Subject: Re: NetBSD being used as the core for secure OS distro
To: Shane M. Coughlan <email@example.com>
From: Charles Blundell <firstname.lastname@example.org>
Date: 09/25/2003 15:11:52
on Thu, Sep 25, 2003 at 11:38:36AM +0100, Shane M. Coughlan wrote:
> The end result will ideally be a BSD which has a controlled amount of
> packages on it. One of the first stages of the security kit will be the
> creation of a file-checker to verify each of the applications and libraries
> on the system when it boots. Another will be the implimentation of
> automatic file-encryption in certain areas of the system. From a
> clean-install security measures will be built to create a system that is
> relatively secure. I am examining TCFS (transparent cryptographic file
> system) as a possible way of making sure user-files are safe, and I'm
> looking with interest at Reiser4, though I am aware that it's a LONG way
> from finished.
Three things you may wish to look at in NetBSD-current:
* verifiedexec - upload fingerprint of binaries that may be executed into
the kernel. binaries whose fingerprints do not match cannot be executed.

_Required work_
Reproduce the complete message about NetBSD above, word for word. The entries below have no connection to the message about NetBSD above.

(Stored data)
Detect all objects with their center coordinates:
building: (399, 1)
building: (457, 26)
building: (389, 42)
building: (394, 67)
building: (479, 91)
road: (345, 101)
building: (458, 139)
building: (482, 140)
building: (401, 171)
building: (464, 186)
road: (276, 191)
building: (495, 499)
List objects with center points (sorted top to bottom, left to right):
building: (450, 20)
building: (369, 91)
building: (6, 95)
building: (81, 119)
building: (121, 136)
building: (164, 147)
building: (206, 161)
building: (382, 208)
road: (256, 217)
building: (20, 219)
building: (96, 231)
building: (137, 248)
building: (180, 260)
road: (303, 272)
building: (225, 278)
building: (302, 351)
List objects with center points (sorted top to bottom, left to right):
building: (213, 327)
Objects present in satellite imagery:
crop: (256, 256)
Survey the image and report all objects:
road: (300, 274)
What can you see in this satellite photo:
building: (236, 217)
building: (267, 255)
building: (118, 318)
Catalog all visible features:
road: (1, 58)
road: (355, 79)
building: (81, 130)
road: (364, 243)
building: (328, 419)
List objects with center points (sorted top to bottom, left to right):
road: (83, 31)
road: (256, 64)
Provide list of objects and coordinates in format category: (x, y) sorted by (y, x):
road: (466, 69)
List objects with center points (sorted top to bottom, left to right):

_Reply_
Subject: Re: NetBSD being used as the core for secure OS distro
To: Shane M. Coughlan <email@example.com>
From: Charles Blundell <firstname.lastname@example.org>
Date: 09/25/2003 15:11:52
on Thu, Sep 25, 2003 at 11:38:36AM +0100, Shane M. Coughlan wrote:
> The end result will ideally be a BSD which has a controlled amount of
> packages on it. One of the first stages of the security kit will be the
> creation of a file-checker to verify each of the applications and libraries
> on the system when it boots. Another will be the implimentation of
> automatic file-encryption in certain areas of the system. From a
> clean-install security measures will be built to create a system that is
> relatively secure. I am examining TCFS (transparent cryptographic file
> system) as a possible way of making sure user-files are safe, and I'm
> looking with interest at Reiser4, though I am aware that it's a LONG way
> from finished.
Three things you may wish to look at in NetBSD-current:
* verifiedexec - upload fingerprint of binaries that may be executed into
the kernel. binaries whose fingerprints do not match cannot be executed.